Egypt’s Salafis to Run Separately in Upcoming Elections

Photo Credi: REUTERS/Mohamed Abd El-Ghany

Egypt’s Al Nour Party announced last week that it had chosen a new leader to guide the party ahead of parliamentary elections later this year.  Coming amid months of disagreement among the party’s top members over the influence of Salafi clerics within the movement’s political branch, the party’s former leader, Imad Abdul Ghafour, defected with over a fifth of the party’s MPs to form a new party, Al Watan, which will run a separate list from Al Nour in the upcoming elections.

The prospects for a split Salafi movement in Egypt’s next parliament indicate a possible slowing of momentum for the country’s ultraconservative political forces, who believe the state should be guided by a strict interpretation of Islam.  “If you look at the Islamists on the one hand and the secular and liberal parties on the other, the liberal coalition seems to be consolidating while the Islamists are fragmenting,” stressed Emad Shahin, a scholar at the American University in Cairo and expert on Islamic movements in North Africa.  Al Watan leaders were quick to assert that its differences with Al Nour were not ideological, but over the application of ideology in the pursuit of party goals.  ”We’re trying to create a party that will be more inclusive of different ideologies, not just Salafi movements but all Islamic movements,” said Watan spokesman, Mohamed Nour.
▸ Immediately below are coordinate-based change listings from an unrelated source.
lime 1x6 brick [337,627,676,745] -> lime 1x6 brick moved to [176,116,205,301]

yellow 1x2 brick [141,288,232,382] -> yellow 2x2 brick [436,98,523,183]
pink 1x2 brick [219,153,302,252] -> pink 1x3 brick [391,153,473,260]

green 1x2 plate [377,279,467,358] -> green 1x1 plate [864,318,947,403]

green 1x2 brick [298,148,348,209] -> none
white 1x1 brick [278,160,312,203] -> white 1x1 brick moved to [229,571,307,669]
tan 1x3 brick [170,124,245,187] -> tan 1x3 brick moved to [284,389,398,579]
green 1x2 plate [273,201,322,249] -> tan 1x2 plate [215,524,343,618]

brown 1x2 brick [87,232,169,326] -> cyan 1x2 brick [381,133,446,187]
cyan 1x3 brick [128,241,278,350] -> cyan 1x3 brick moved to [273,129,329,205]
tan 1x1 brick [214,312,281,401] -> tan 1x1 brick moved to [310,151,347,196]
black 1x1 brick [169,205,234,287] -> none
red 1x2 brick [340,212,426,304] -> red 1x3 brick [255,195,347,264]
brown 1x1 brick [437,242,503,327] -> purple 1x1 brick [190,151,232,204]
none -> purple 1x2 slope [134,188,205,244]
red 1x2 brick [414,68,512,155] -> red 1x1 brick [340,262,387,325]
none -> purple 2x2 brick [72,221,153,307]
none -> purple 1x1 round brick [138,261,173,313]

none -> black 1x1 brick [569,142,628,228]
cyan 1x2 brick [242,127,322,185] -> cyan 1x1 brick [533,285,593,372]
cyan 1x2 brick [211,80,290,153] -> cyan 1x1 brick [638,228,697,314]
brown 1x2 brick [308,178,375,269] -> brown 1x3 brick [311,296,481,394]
If Watan leaders voiced reason for moderation and a willingness to form parliamentary alliances, Al Nour announced after Younis Makhioun‘s ascension to party leadership that, “It would be too hard to share one [electoral] list. It is in both sides’ best interests to take part in the parliamentary elections on its own.”  Makioun addressed Egyptian Copts after his election and added, ”You are safe with us; we shall offer you nothing but welfare.”